A range of process options were assessed, including converting the plant to an Enhanced Biological Phosphorus Removal (EBPR) process; however, this would still not be certain to achieve a future limit of 0.1 mg/L Total Phosphorus. For this reason the town decided a tertiary treatment solution was the best approach.
The CoMag system was piloted on-site in the summer of 2007, and successfully demonstrated the capability to comfortably meet the 0.20 mg/L permit limit with alum, polyaluminium chloride (PACl), ferric chloride or sodium aluminate coagulants. Additionally, the pilot demonstrated that future permit limits as low as 0.05 mg/L could also be met without the need for a polishing filter by simply increasing the coagulant dose.
As evidenced by Figures 1 and 2, the effluent TP limit of 0.2 mg/L was met throughout the pilot testing period, for both ferric chloride and alum. The pilot also demonstrated that if effluent TP limits were to be eventually reduced to as low as 0.05 mg/L, the CoMag system was capable of operating below this point without the need for post filtration.

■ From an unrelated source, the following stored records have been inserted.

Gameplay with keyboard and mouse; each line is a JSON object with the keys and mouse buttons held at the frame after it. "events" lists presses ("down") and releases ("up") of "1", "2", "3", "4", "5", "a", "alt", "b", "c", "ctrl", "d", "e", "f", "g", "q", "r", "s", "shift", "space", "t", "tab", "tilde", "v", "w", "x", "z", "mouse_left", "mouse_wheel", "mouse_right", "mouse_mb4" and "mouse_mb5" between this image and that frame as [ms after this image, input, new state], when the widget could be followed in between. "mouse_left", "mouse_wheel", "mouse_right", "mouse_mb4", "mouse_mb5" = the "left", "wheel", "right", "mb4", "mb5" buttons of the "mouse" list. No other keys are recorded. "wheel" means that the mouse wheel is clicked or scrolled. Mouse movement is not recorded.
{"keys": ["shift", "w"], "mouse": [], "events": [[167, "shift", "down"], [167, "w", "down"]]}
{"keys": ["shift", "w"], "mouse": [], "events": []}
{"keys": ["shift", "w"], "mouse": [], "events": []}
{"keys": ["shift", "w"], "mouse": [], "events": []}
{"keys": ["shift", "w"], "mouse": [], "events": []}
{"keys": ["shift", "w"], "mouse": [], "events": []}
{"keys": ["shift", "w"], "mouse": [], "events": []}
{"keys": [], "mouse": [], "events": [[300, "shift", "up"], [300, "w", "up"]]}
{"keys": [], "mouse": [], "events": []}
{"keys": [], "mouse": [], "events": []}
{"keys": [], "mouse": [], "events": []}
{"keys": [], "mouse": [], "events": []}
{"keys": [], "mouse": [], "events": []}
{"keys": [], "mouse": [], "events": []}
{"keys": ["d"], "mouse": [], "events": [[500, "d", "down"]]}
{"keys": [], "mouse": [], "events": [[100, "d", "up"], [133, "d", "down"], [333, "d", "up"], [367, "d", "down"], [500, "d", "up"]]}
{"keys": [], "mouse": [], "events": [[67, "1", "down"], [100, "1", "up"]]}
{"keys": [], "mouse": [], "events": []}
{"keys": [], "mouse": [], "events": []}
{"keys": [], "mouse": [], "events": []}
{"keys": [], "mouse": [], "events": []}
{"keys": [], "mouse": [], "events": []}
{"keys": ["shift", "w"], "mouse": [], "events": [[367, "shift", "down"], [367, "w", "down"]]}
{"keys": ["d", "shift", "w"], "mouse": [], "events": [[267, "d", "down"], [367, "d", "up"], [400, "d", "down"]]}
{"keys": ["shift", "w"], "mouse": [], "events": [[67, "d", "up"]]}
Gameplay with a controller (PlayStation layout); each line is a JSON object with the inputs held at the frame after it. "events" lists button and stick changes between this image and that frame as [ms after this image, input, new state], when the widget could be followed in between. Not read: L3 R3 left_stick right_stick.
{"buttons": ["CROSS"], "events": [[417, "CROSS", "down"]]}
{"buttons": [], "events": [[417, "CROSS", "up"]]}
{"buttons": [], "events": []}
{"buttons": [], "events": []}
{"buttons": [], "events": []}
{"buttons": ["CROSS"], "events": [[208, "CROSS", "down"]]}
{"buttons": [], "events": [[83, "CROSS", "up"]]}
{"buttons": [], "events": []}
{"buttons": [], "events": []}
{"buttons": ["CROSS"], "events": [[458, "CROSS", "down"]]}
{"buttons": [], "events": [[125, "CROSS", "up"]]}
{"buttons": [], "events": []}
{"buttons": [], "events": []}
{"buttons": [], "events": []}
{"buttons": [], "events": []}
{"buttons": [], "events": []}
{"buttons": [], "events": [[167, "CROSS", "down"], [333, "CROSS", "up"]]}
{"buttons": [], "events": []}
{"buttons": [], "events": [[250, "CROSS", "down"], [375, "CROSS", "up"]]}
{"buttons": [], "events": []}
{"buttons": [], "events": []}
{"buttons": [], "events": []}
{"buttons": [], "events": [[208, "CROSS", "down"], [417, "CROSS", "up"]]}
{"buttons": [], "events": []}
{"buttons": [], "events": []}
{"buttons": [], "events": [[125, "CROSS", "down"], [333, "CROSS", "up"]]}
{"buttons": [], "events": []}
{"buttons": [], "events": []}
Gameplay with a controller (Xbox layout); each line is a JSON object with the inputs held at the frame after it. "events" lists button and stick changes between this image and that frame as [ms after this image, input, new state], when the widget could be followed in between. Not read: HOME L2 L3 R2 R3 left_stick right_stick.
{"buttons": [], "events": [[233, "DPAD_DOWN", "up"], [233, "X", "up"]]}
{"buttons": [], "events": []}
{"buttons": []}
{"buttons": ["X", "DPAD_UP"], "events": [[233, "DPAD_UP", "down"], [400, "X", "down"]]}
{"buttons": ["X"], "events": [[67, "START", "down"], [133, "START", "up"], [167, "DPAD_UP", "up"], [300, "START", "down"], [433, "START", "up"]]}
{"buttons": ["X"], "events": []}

Another factor for consideration was the limited available space on-site, meaning a compact solution was preferable. Additionally, there were two existing unused concrete tanks that either needed to be demolished or repurposed and ultimately, it was the ability to repurpose these tanks, saving demolition and construction costs, coupled with the successful pilot trials, that led to selection of the magnetite ballasted CoMag system solution.
The magnetite ballasted system
CoMag system is a high rate ballasted clarification process utilising chemical coagulation along with magnetite, a ballasting agent which becomes embedded within the chemical floc and provides rapid settling to enhance TP and TSS removal. The system process flow diagram is shown in Figure 3.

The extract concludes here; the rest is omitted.